» **WHAT YOU ARE ASKED TO DO**
Locate every line in the data below that contains the string "True", and copy each of those lines. Treat uppercase and lowercase letters as different.

--------------------------------------------------

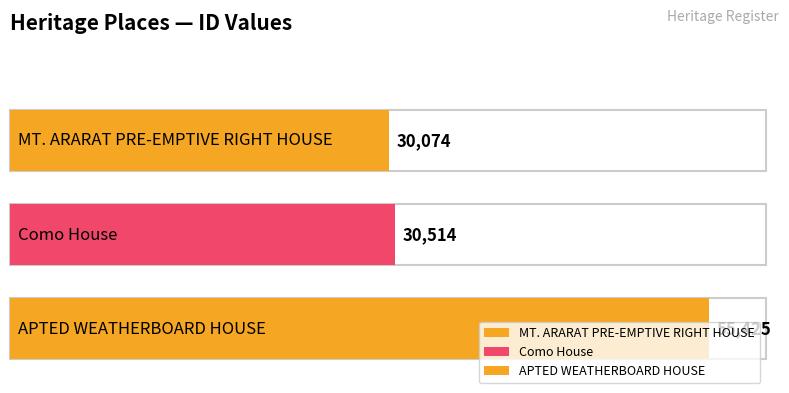

Between APTED WEATHERBOARD HOUSE and Como House, which is larger?

APTED WEATHERBOARD HOUSE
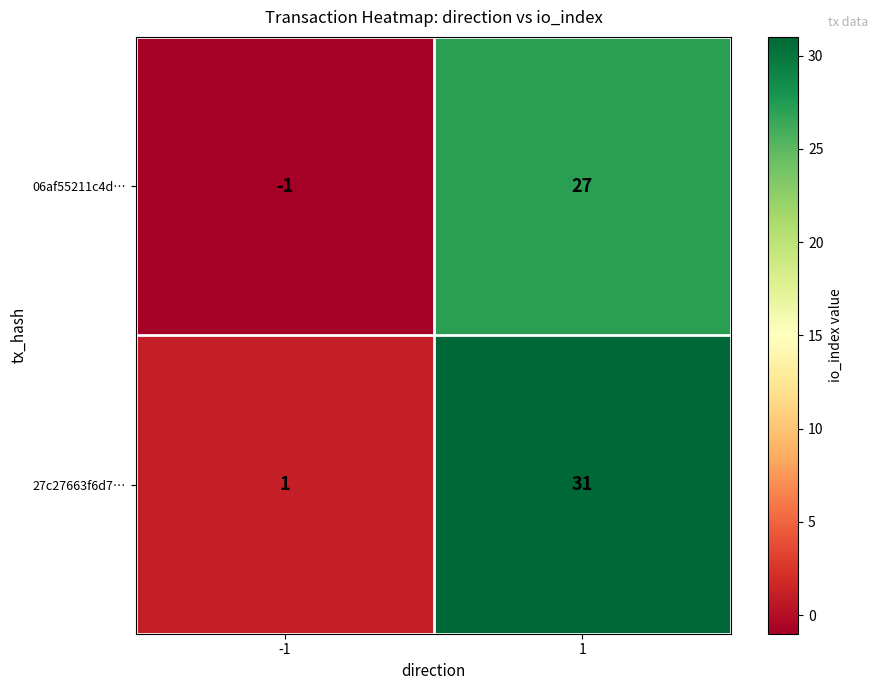

The value of 27c27663f6d7… at -1 is 1. True or false?

True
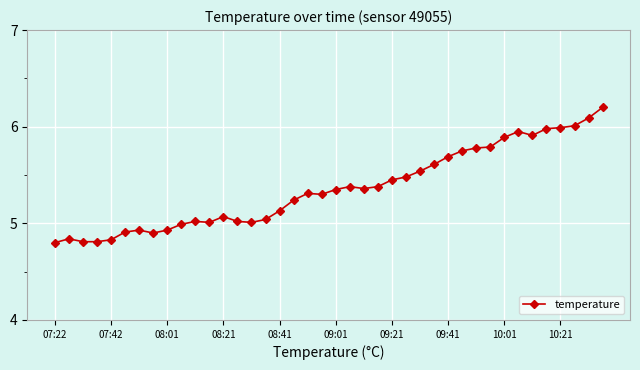

What is the difference between the maximum and minimum values?

1.4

--------------------------------------------------

» **ANSWER TO THIS EXERCISE**
The value of 27c27663f6d7… at -1 is 1. True or false?
True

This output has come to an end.